Michael Pang lives in Honolulu.

Jerry Burris' commentary of Dec. 8, "Term limit can prompt hasty vote," may be plausible in other issues, but not for the fee conversion votes by the City Council on Dec. 4.

I believe the four nonreturning council members who approved condemning the leased fee for the projects in question would have voted the same way — whether or not their terms were up. They were the longest in office and as such, had the most experience and best insight into this confusing issue. The facts prove this.

Opposing council members and landowners believe that the law is flawed and needs to be reviewed. However, Chapter 38 has a long history of debate and discussion. It has been reviewed before, most recently in 1999 by Duke Bainum, then chair of the Policy Committee.
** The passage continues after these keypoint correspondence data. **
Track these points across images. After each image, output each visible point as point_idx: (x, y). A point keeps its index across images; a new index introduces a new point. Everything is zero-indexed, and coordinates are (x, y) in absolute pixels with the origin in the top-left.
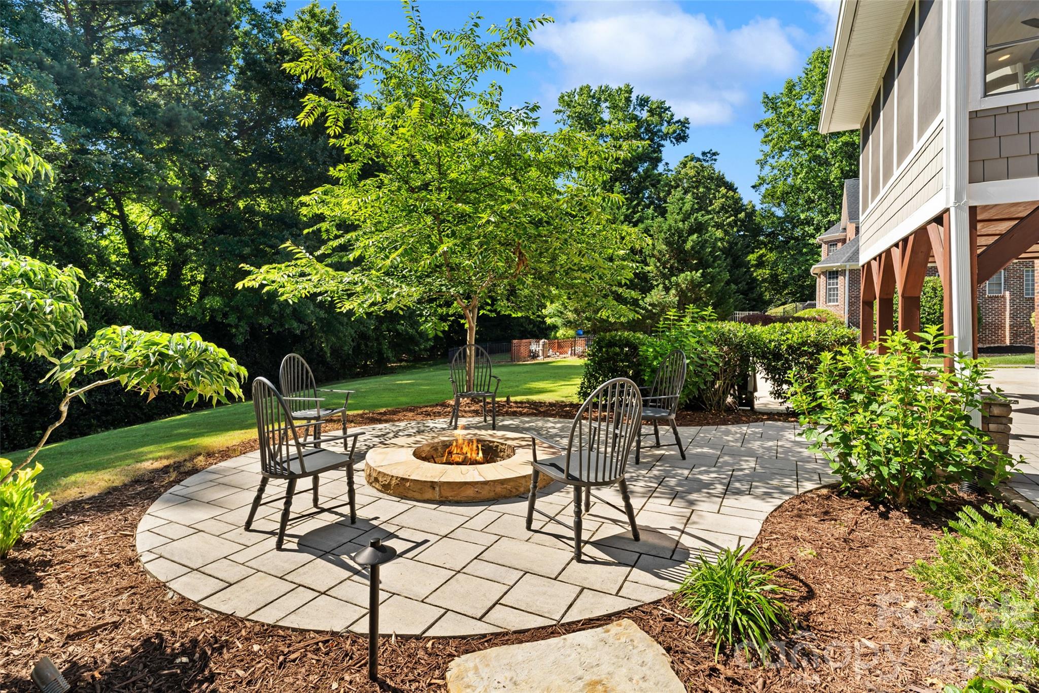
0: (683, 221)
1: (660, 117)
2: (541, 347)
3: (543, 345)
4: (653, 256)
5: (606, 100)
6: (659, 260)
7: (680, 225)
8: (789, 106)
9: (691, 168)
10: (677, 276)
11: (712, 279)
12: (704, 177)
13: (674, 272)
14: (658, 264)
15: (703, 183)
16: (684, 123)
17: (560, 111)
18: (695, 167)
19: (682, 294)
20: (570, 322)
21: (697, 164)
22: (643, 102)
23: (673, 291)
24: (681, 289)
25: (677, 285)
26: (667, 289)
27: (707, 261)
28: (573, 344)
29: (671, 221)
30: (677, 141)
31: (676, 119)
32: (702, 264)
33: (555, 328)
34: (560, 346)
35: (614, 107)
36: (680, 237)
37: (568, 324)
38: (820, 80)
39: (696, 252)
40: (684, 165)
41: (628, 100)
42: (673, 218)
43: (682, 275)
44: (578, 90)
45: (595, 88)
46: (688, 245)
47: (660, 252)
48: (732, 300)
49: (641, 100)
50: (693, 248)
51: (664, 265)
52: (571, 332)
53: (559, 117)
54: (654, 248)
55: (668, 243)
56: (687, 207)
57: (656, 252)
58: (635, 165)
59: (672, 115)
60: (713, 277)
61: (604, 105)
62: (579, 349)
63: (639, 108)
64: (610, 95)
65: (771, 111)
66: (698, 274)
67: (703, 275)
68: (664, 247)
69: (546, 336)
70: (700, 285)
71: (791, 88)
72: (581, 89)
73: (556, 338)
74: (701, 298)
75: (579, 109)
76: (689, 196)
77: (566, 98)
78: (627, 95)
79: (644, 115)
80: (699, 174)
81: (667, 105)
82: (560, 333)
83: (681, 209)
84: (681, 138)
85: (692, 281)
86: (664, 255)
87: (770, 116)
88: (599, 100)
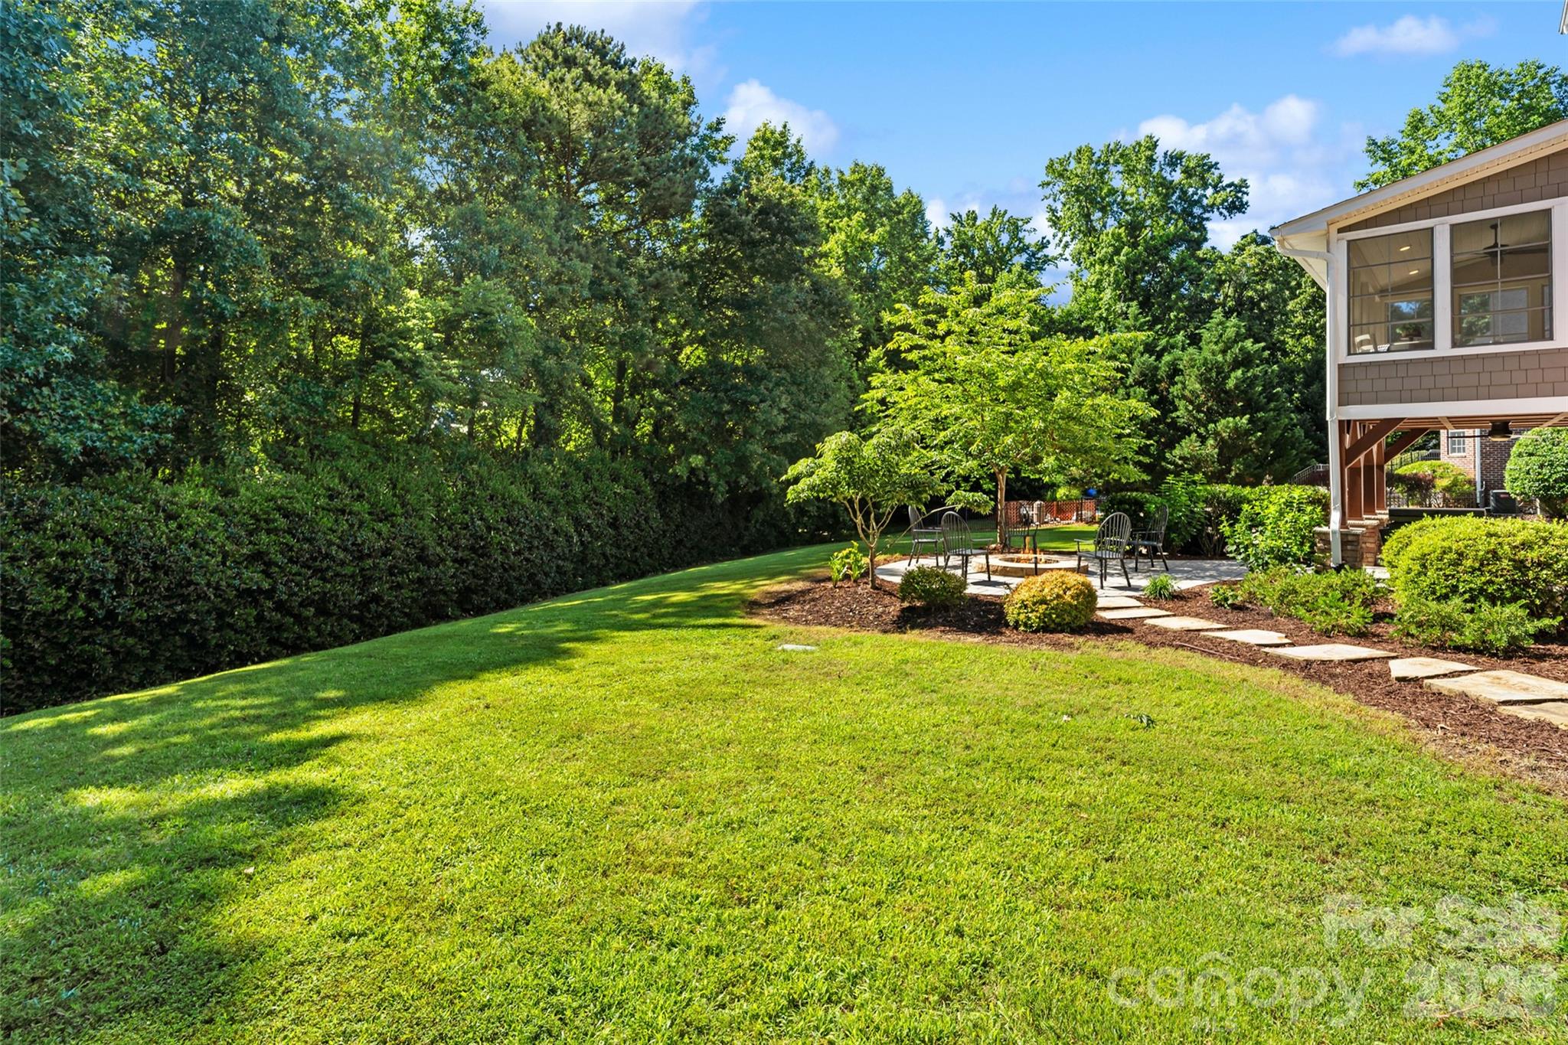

Also, its public purpose was upheld by the Hawai'i Supreme Court in May.

Further, just about every aspect of this law has been challenged in court over the past 12 years and it is still there. If the law had flaws, it would have been long gone. The law, its public purpose and intended effect are sound.

The purpose of Chapter 38 is to get us out of an antiquated residential leasehold system. In fact, the stated public purpose of the law is to give the right to convert to fee simple to all lessees (Section 38-1.1). It is not to break up a land oligopoly, which was the public purpose of Land Reform (leased fee condemnation for single family properties).

Condemnation for fee conversion is a difficult but necessary and proven concept to get us out of a leasehold system that displaces people from their homes. It has been with us since 1967 when the state first passed Land Reform.

Fee conversion at a fair price is the only win-win resolution to this problem — lessors can profit in reinvestment (over all the value of their leases, plus redevelopment potential of their lands), lessees don't get displaced and our community gets out of a sticky problem.

The voice of opposition today is emotional and loud, but we should not forget that it has been just as emotional and loud in the past.

I, for one, prefer that my elected officials make decisions based on fact, not emotion, and I believe this is what the council did, even the four nonreturning members who approved the resolutions.